Task brief: Word for word, restate the records from their first line through the line with "G04 APERTURE LIST*", both ends included; omit each picture.

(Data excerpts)
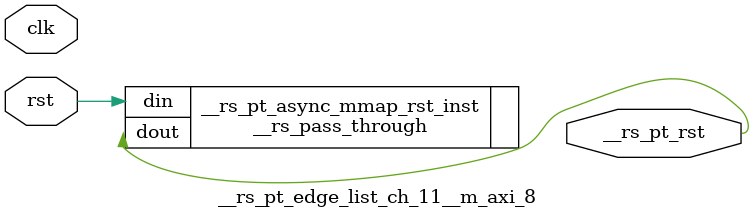
<source format=v>
`timescale 1 ns / 1 ps
/**   Generated by RapidStream   **/
module __rs_pt_edge_list_ch_11__m_axi_8 #(
    parameter BufferSize         = 32,
    parameter BufferSizeLog      = 5,
    parameter AddrWidth          = 64,
    parameter AxiSideAddrWidth   = 64,
    parameter DataWidth          = 512,
    parameter DataWidthBytesLog  = 6,
    parameter WaitTimeWidth      = 4,
    parameter BurstLenWidth      = 8,
    parameter EnableReadChannel  = 1,
    parameter EnableWriteChannel = 1,
    parameter MaxWaitTime        = 3,
    parameter MaxBurstLen        = 15
) (
    output wire __rs_pt_rst,
    input wire  clk,
    input wire  rst
);




__rs_pass_through #(
    .WIDTH (1)
) __rs_pt_async_mmap_rst_inst /**   Generated by RapidStream   **/ (
    .din  (rst),
    .dout (__rs_pt_rst)
);

endmodule  // __rs_pt_edge_list_ch_11__m_axi_8
</source>
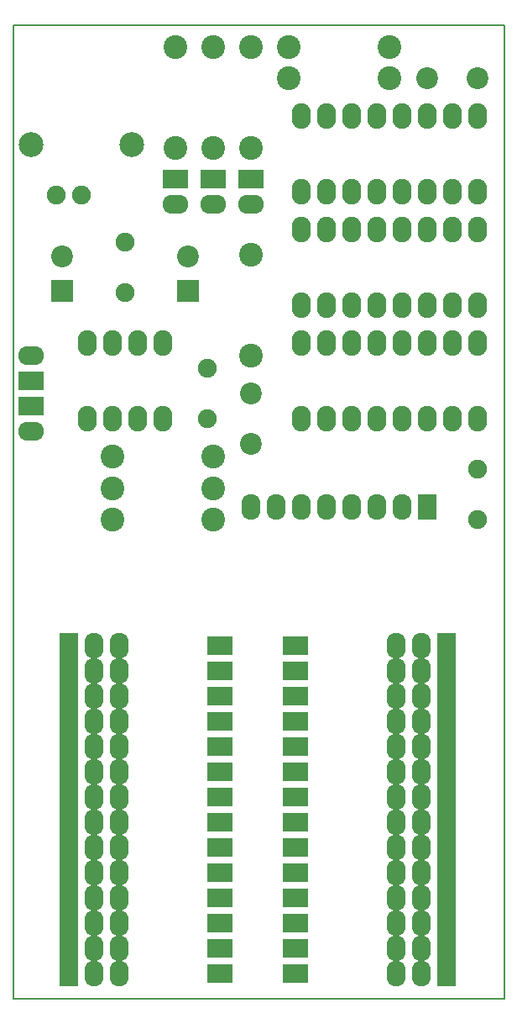
<source format=gts>
G04 #@! TF.FileFunction,Soldermask,Top*
%FSLAX46Y46*%
G04 Gerber Fmt 4.6, Leading zero omitted, Abs format (unit mm)*
G04 Created by KiCad (PCBNEW 4.0.0-stable) date 19.01.2016 13:51:47*
%MOMM*%
G01*
G04 APERTURE LIST*
%ADD10C,0.100000*%
%ADD11C,0.150000*%
%ADD12C,1.900000*%
%ADD13C,2.500000*%
%ADD14R,2.200000X2.200000*%
%ADD15C,2.200000*%
%ADD16C,1.901140*%
%ADD17R,2.599640X1.924000*%
%ADD18O,2.599640X1.924000*%
%ADD19R,1.924000X2.599640*%
%ADD20O,1.924000X2.599640*%
%ADD21C,2.398980*%
%ADD22O,1.901140X2.599640*%
G04 APERTURE END LIST*
D10*
D11*
X156972000Y-162560000D02*
X107442000Y-162560000D01*
X156972000Y-64516000D02*
X156972000Y-162560000D01*
X107442000Y-64516000D02*
X156972000Y-64516000D01*
X107442000Y-162560000D02*
X107442000Y-64516000D01*
D12*
X114300000Y-81595000D03*
X111760000Y-81595000D03*
D13*
X109220000Y-76515000D03*
X119380000Y-76515000D03*
D14*
X112395000Y-91285000D03*
D15*
X112395000Y-87785000D03*
X154305000Y-69850000D03*
X149225000Y-69850000D03*
X131445000Y-101600000D03*
X131445000Y-106680000D03*
D16*
X118745000Y-86360000D03*
X118745000Y-91440000D03*
X127000000Y-99060000D03*
X127000000Y-104140000D03*
X154305000Y-114300000D03*
X154305000Y-109220000D03*
D17*
X131445000Y-80010000D03*
D18*
X131445000Y-82550000D03*
D17*
X127635000Y-80010000D03*
D18*
X127635000Y-82550000D03*
D17*
X123825000Y-80010000D03*
D18*
X123825000Y-82550000D03*
D19*
X149225000Y-113030000D03*
D20*
X146685000Y-113030000D03*
X144145000Y-113030000D03*
X141605000Y-113030000D03*
X139065000Y-113030000D03*
X136525000Y-113030000D03*
X133985000Y-113030000D03*
X131445000Y-113030000D03*
D17*
X109220000Y-102870000D03*
D18*
X109220000Y-105410000D03*
D17*
X109220000Y-100330000D03*
D18*
X109220000Y-97790000D03*
D21*
X145415000Y-66675000D03*
X135255000Y-66675000D03*
X145415000Y-69850000D03*
X135255000Y-69850000D03*
X131445000Y-97790000D03*
X131445000Y-87630000D03*
X127635000Y-107950000D03*
X117475000Y-107950000D03*
X117475000Y-111125000D03*
X127635000Y-111125000D03*
X117475000Y-114300000D03*
X127635000Y-114300000D03*
X131445000Y-66675000D03*
X131445000Y-76835000D03*
X127635000Y-66675000D03*
X127635000Y-76835000D03*
X123825000Y-66675000D03*
X123825000Y-76835000D03*
D22*
X136525000Y-81280000D03*
X139065000Y-81280000D03*
X141605000Y-81280000D03*
X144145000Y-81280000D03*
X146685000Y-81280000D03*
X149225000Y-81280000D03*
X151765000Y-81280000D03*
X154305000Y-81280000D03*
X154305000Y-73660000D03*
X151765000Y-73660000D03*
X149225000Y-73660000D03*
X146685000Y-73660000D03*
X144145000Y-73660000D03*
X141605000Y-73660000D03*
X139065000Y-73660000D03*
X136525000Y-73660000D03*
X136525000Y-92710000D03*
X139065000Y-92710000D03*
X141605000Y-92710000D03*
X144145000Y-92710000D03*
X146685000Y-92710000D03*
X149225000Y-92710000D03*
X151765000Y-92710000D03*
X154305000Y-92710000D03*
X154305000Y-85090000D03*
X151765000Y-85090000D03*
X149225000Y-85090000D03*
X146685000Y-85090000D03*
X144145000Y-85090000D03*
X141605000Y-85090000D03*
X139065000Y-85090000D03*
X136525000Y-85090000D03*
X136525000Y-104140000D03*
X139065000Y-104140000D03*
X141605000Y-104140000D03*
X144145000Y-104140000D03*
X146685000Y-104140000D03*
X149225000Y-104140000D03*
X151765000Y-104140000D03*
X154305000Y-104140000D03*
X154305000Y-96520000D03*
X151765000Y-96520000D03*
X149225000Y-96520000D03*
X146685000Y-96520000D03*
X144145000Y-96520000D03*
X141605000Y-96520000D03*
X139065000Y-96520000D03*
X136525000Y-96520000D03*
X114935000Y-104140000D03*
X117475000Y-104140000D03*
X120015000Y-104140000D03*
X122555000Y-104140000D03*
X122555000Y-96520000D03*
X120015000Y-96520000D03*
X117475000Y-96520000D03*
X114935000Y-96520000D03*
D14*
X125095000Y-91285000D03*
D15*
X125095000Y-87785000D03*
D19*
X113030000Y-127000000D03*
D20*
X115570000Y-127000000D03*
X118110000Y-127000000D03*
D19*
X113030000Y-129540000D03*
D20*
X115570000Y-129540000D03*
X118110000Y-129540000D03*
D19*
X113030000Y-132080000D03*
D20*
X115570000Y-132080000D03*
X118110000Y-132080000D03*
D19*
X113030000Y-134620000D03*
D20*
X115570000Y-134620000D03*
X118110000Y-134620000D03*
D19*
X113030000Y-137160000D03*
D20*
X115570000Y-137160000D03*
X118110000Y-137160000D03*
D19*
X113030000Y-139700000D03*
D20*
X115570000Y-139700000D03*
X118110000Y-139700000D03*
D19*
X113030000Y-142240000D03*
D20*
X115570000Y-142240000D03*
X118110000Y-142240000D03*
D19*
X113030000Y-144780000D03*
D20*
X115570000Y-144780000D03*
X118110000Y-144780000D03*
D19*
X113030000Y-147320000D03*
D20*
X115570000Y-147320000D03*
X118110000Y-147320000D03*
D19*
X113030000Y-149860000D03*
D20*
X115570000Y-149860000D03*
X118110000Y-149860000D03*
D19*
X113030000Y-152400000D03*
D20*
X115570000Y-152400000D03*
X118110000Y-152400000D03*
D19*
X113030000Y-154940000D03*
D20*
X115570000Y-154940000D03*
X118110000Y-154940000D03*
D19*
X113030000Y-157480000D03*
D20*
X115570000Y-157480000D03*
X118110000Y-157480000D03*
D19*
X113030000Y-160020000D03*
D20*
X115570000Y-160020000D03*
X118110000Y-160020000D03*
D19*
X151130000Y-160020000D03*
D20*
X148590000Y-160020000D03*
X146050000Y-160020000D03*
D19*
X151130000Y-157480000D03*
D20*
X148590000Y-157480000D03*
X146050000Y-157480000D03*
D19*
X151130000Y-154940000D03*
D20*
X148590000Y-154940000D03*
X146050000Y-154940000D03*
D19*
X151130000Y-152400000D03*
D20*
X148590000Y-152400000D03*
X146050000Y-152400000D03*
D19*
X151130000Y-149860000D03*
D20*
X148590000Y-149860000D03*
X146050000Y-149860000D03*
D19*
X151130000Y-147320000D03*
D20*
X148590000Y-147320000D03*
X146050000Y-147320000D03*
D19*
X151130000Y-144780000D03*
D20*
X148590000Y-144780000D03*
X146050000Y-144780000D03*
D19*
X151130000Y-142240000D03*
D20*
X148590000Y-142240000D03*
X146050000Y-142240000D03*
D19*
X151130000Y-139700000D03*
D20*
X148590000Y-139700000D03*
X146050000Y-139700000D03*
D19*
X151130000Y-137160000D03*
D20*
X148590000Y-137160000D03*
X146050000Y-137160000D03*
D19*
X151130000Y-134620000D03*
D20*
X148590000Y-134620000D03*
X146050000Y-134620000D03*
D19*
X151130000Y-132080000D03*
D20*
X148590000Y-132080000D03*
X146050000Y-132080000D03*
D19*
X151130000Y-129540000D03*
D20*
X148590000Y-129540000D03*
X146050000Y-129540000D03*
D19*
X151130000Y-127000000D03*
D20*
X148590000Y-127000000D03*
X146050000Y-127000000D03*
D17*
X128270000Y-127000000D03*
X128270000Y-129540000D03*
X128270000Y-132080000D03*
X128270000Y-134620000D03*
X128270000Y-137160000D03*
X128270000Y-139700000D03*
X128270000Y-142240000D03*
X128270000Y-144780000D03*
X128270000Y-147320000D03*
X128270000Y-149860000D03*
X128270000Y-152400000D03*
X128270000Y-154940000D03*
X128270000Y-157480000D03*
X128270000Y-160020000D03*
X135890000Y-160020000D03*
X135890000Y-157480000D03*
X135890000Y-154940000D03*
X135890000Y-152400000D03*
X135890000Y-149860000D03*
X135890000Y-147320000D03*
X135890000Y-144780000D03*
X135890000Y-142240000D03*
X135890000Y-139700000D03*
X135890000Y-137160000D03*
X135890000Y-134620000D03*
X135890000Y-132080000D03*
X135890000Y-129540000D03*
X135890000Y-127000000D03*
M02*

</source>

Response area:
<source format=v>
`timescale 1 ns / 1 ps
/**   Generated by RapidStream   **/
module __rs_pt_edge_list_ch_11__m_axi_8 #(
    parameter BufferSize         = 32,
    parameter BufferSizeLog      = 5,
    parameter AddrWidth          = 64,
    parameter AxiSideAddrWidth   = 64,
    parameter DataWidth          = 512,
    parameter DataWidthBytesLog  = 6,
    parameter WaitTimeWidth      = 4,
    parameter BurstLenWidth      = 8,
    parameter EnableReadChannel  = 1,
    parameter EnableWriteChannel = 1,
    parameter MaxWaitTime        = 3,
    parameter MaxBurstLen        = 15
) (
    output wire __rs_pt_rst,
    input wire  clk,
    input wire  rst
);




__rs_pass_through #(
    .WIDTH (1)
) __rs_pt_async_mmap_rst_inst /**   Generated by RapidStream   **/ (
    .din  (rst),
    .dout (__rs_pt_rst)
);

endmodule  // __rs_pt_edge_list_ch_11__m_axi_8
</source>
<source format=gts>
G04 #@! TF.FileFunction,Soldermask,Top*
%FSLAX46Y46*%
G04 Gerber Fmt 4.6, Leading zero omitted, Abs format (unit mm)*
G04 Created by KiCad (PCBNEW 4.0.0-stable) date 19.01.2016 13:51:47*
%MOMM*%
G01*
G04 APERTURE LIST*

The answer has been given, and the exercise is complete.